Osborne's crowd-pleasing budget creates new challenges
There was a time when Britain's annual budget was a closely kept state secret. The Chancellor of the Exchequer would disappear into purdah weeks before he told the House of Commons what he proposed. In 1947, the Chancellor, Hugh Dalton, resigned after he blurted details of his budget to the political correspondent of the London Evening Star, which rushed into print before Dalton began to speak. In a TV age, that resignation appears more than old fashioned. It is history.
The British budget now comes in two parts. A finance bill follows the formal budget statement in the spring, but the Chancellor's plans for taxing and spending are revealed in the autumn statement, scheduled for December 3. It is a more dramatic moment than the traditional way of conducting this business. One significant difference is that the idea that the proposals remain secret is laughable.
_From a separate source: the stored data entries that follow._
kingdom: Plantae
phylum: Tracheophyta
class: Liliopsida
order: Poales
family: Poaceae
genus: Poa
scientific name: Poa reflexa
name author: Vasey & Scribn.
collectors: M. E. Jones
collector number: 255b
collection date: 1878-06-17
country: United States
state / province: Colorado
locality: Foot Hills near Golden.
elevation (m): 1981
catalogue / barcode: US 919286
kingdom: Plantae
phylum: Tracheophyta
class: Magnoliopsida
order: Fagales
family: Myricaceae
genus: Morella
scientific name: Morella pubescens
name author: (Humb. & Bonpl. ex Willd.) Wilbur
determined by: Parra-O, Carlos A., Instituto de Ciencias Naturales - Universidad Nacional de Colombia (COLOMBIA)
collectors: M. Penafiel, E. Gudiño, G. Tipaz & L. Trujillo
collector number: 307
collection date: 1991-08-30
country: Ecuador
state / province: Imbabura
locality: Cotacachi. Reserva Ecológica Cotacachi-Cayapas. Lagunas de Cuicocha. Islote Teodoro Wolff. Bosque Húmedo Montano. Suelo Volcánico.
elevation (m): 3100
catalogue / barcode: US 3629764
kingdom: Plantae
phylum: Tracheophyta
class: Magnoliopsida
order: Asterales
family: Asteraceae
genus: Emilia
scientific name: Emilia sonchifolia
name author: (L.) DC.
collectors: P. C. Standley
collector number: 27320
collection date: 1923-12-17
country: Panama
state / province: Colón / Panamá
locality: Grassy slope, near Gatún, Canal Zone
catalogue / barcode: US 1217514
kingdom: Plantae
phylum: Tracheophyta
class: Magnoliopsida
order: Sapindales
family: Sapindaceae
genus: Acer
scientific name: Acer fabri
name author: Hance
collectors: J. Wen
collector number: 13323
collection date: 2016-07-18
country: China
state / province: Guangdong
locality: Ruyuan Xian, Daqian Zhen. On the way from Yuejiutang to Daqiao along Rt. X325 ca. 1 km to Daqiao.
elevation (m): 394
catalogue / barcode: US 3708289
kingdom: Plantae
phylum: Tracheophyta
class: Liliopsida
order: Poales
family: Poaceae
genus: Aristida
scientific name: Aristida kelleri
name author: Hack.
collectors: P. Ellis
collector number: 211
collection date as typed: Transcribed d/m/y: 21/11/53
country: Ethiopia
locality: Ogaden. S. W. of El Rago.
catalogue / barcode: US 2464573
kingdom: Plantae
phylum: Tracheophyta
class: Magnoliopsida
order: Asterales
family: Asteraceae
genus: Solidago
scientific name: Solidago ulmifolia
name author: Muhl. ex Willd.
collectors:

David Cameron, the Prime Minister, and George Osborne, his Chancellor, seized on the occasion as a pretext for appearing on TV news broadcast for days before the actual event. Osborne walked through hospital wards to announce extra funding for the NHS; at an arts occasion he let slip the plan to help orchestras by exempting them from value-added tax. Cameron went to Stonehenge to tell the cameras about a big road-building program (it includes a tunnel under the great Neolithic stones), and moved on to a river bank to announce plans to spend, spend, spend on flood defences. By Wednesday morning it was hard to think of anything that Osborne might propose that had not been leaked.
The strategy was clear. After being battered by splits over immigration and the EU, the Conservatives are anxious to switch the focus to the economy. That is not without risk. It had been clear for months that the government's spending target has not been met and that the deficit would not fall by as much as forecast. But there is good news to grasp at.
The Chancellor can argue that the economy is growing faster than any other in Europe (3 per cent this year); unemployment is down by 23 per cent in a year; and inflation is under control (1.5 per cent in 2015, falling slightly next year). These statistics allowed the PM and the Chancellor to claim that the public finances are under control, even if the deficit of £91.3 billion is £5bn below target, partly because many poorly paid workers no longer pay income tax.
On Wednesday, when Osborne rose to the despatch box to make his Autumn Statement, there was a collective shrug of the shoulders: what more was there to say? But the general election is only five months away. This was Osborne's last chance to gratify the voters, and it was not an opportunity he was going to ignore.
There were crowd-pleasers: air passenger duty will be scrapped on children (under 12 in 2015; under 16 the following year). It will be considerably cheaper for British families to visit Australia. Employers will no longer pay national insurance when they take on school-leavers as apprentices. VAT exemption will be extended to hospices. Points for the Chancellor.
Tax increases were directed at two of the most flagrant tax dodgers. American high -companies such as Google and Facebook, and coffee houses such at Starbucks, which specialise in transporting profits from Britain to jurisdictions abroad where they pay little or no tax, will now be taxed at 25 per cent of their British profits. Within minutes this had become known as the Google tax.
Greedy bankers took another hit. They have been allowed to claim 100 per cent tax relief on profits to offset losses. Given that losses were so great following the bail-out of the banking industry in 2008, many banks would not have been required to pay any tax for another decade. To correct this, tax relief has been reduced to 50 per cent. More points for the Chancellor.
But Osborne shrewdly reserved the drama for the final announcement in the statement. The tax paid on house purchases is known as stamp duty. It is a clumsy vehicle for raising revenue because a house that costs £249,000 pays £2,490 is duty, while another costing £251,000 is taxed £7,500. Osborne proposes a radical reform that will result in the introduction of a graduated tax on house prices, as happens with income tax. He claims that 98 per cent of home buyers will pay less tax, and that taxes will start to rise only when the cost of the house is greater than £937,000.
Stamp duty reform is good news for anyone who does not live in London, where property values have exploded in the past two years, and million-pound-plus transactions are commonplace. It is also a shrewd move by Osborne because it is an answer to Labour's proposals for a Mansion Tax of £3,000 a year on properties valued at more than £2 million. It is cute politics.
On Wednesday, the government's critics were muted, but the basic problem has not gone away. Osborne repeated his intention to bring the deficit down to zero by the end of this decade without increasing taxes. To do that, and to meet the cost of all the gifts to the electorate, is a challenge, even for a particularly cute politician.